= SELECTION =
General Linux Chat and Small Questions v. I broke my Arch Install
6,886 replies, posted
[QUOTE=Adamhully;45926372]Everything I ever do is shit.
Tried installing mint alongside windows 8, it finished installing but I have no options to boot into Linux or any evidence that it exists apart from some new partitions.
I don't get it.[/QUOTE]
As a general rule, you always install Windows first, then Linux. Linux bootloaders automatically add an option to boot into Windows if it detects it being installed.
This is salvagable though, you just need to use the LiveCD/USB to reinstall GRUB again.
I've had Win 8 installed for a few months, I popped the live CD in and then installed mint whilst it was loaded. Picked the "Install alongside windows 8" option. It went through.
One thing that did happen though, after it finished installing I chose the "reboot" option and it kinda got stuck on shutting down and my PC never powered off. I pressed Ctrl Alt Del and it said one of the shutdown processes failed so I had to do a cold reboot, maybe that fucked it?
[QUOTE=Adamhully;45926976]I've had Win 8 installed for a few months, I popped the live CD in and then installed mint whilst it was loaded. Picked the "Install alongside windows 8" option. It went through.
One thing that did happen though, after it finished installing I chose the "reboot" option and it kinda got stuck on shutting down and my PC never powered off. I pressed Ctrl Alt Del and it said one of the shutdown processes failed so I had to do a cold reboot, maybe that fucked it?[/QUOTE]
I assume something went really wrong during the install process. Usually configuring and installing grub is the last thing before it tells you to reboot. It may have been fucked before that point.
If it was really just rebooting, a hard shutdown shouldn't be a huge problem. If it was running some install script and "rebooting" really meant "do some more stuff right before rebooting", then you probably need to start from scratch. Can you at least chroot in?
I think the burn went wrong. There seems to be a 'piece' missing from the burned part of the DVD.
[IMG]http://i.imgur.com/KDRG9Xv.jpg[/IMG]
I've never seen that before.
Looks fine to me.
Seems fine to me too, however why did you burn a DVD instead of just using a USB?
On another topic of my own, related to my previous post, I am now forced to test the viability of establishing a rebuild-everything system to recompile every package back to the point it is now (with the exception of having a true multilib system, and not some broken shit) completely automatic, so I don't have to do shit.
I've written two scripts to regenerate my kernel and initramfs again, and I'm currently testing if just copying a world file to a new installation will allow the user to do "emerge -av @world" and pull in tons of new packages with the correct use flags set. Here we go again.
[QUOTE=Adamhully;45927077]I think the burn went wrong. There seems to be a 'piece' missing from the burned part of the DVD.
[IMG]http://i.imgur.com/KDRG9Xv.jpg[/IMG]
I've never seen that before.[/QUOTE]
CD's and DVD's burn "center-out". Whatever you burned used only under half the disc, and the lighter portion is the actual data.
My main laptop broke so I decided to put linux (mint) on this tiny one I had around and tada, it works!
It originally had windows 7 but it was slow as shit and complaining about too little memory. This seems to work fine though.

= PROVIDED DATA =
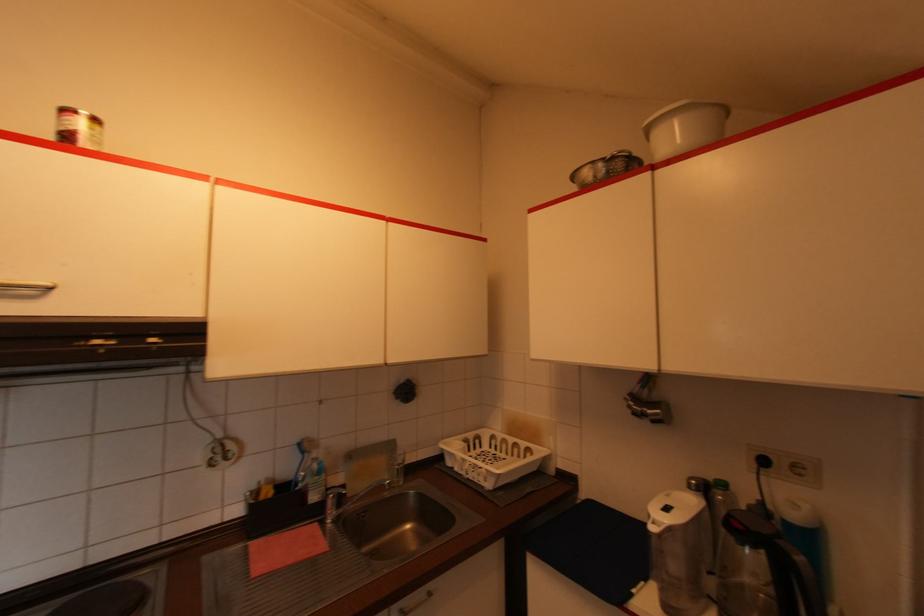
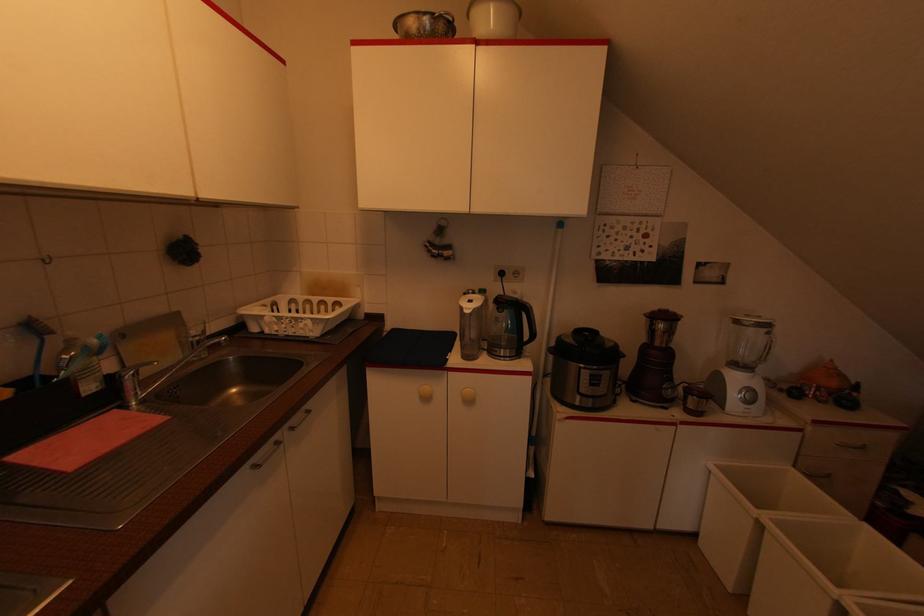
The images are taken continuously from a first-person perspective. In which direction is your viewpoint rotating?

= THINGS TO DO =
**a.** In the Linux forum thread, which should be installed first, Windows or Linux?
**b.** Continue the Linux forum thread from its final post.

= TASK RESULTS =
**a.** Windows first, then Linux.

**b.**
[QUOTE=Demache;45932403]CD's and DVD's burn "center-out". Whatever you burned used only under half the disc, and the lighter portion is the actual data.[/QUOTE]
Oh I know about that, I'm talking about that tiny dot that is the same colour of the unburned part where the data has been burned.
To my knowledge pieces of the disc shouldn't be skipped like that, it should be a solid full circle on the disc.
Also I didn't use USB because I had issues last time, my MoBo doesn't play nice with bootable USB devices.
[QUOTE=Adamhully;45932966]Oh I know about that, I'm talking about that tiny dot that is the same colour of the unburned part where the data has been burned.
To my knowledge pieces of the disc shouldn't be skipped like that, it should be a solid full circle on the disc.
Also I didn't use USB because I had issues last time, my MoBo doesn't play nice with bootable USB devices.[/QUOTE]
Oh now I see it. For some reason I completely missed it. Yeah, that's not supposed to be like that.
Anybody tried [url]http://www.voidlinux.eu//[/url] yet?
Reading the description, it sounds kinda nice. Might give it a spin in a VM.
[QUOTE=kaukassus;45939633]Anybody tried [url]http://www.voidlinux.eu//[/url] yet?
Reading the description, it sounds kinda nice. Might give it a spin in a VM.[/QUOTE]
Once I've finished recompiling my Gentoo/Funtoo installation, I'll slam that in a VM and see how well it works.
I'm already using both runit and source+binary package managers, so there's not much in the package for me to switch to be honest.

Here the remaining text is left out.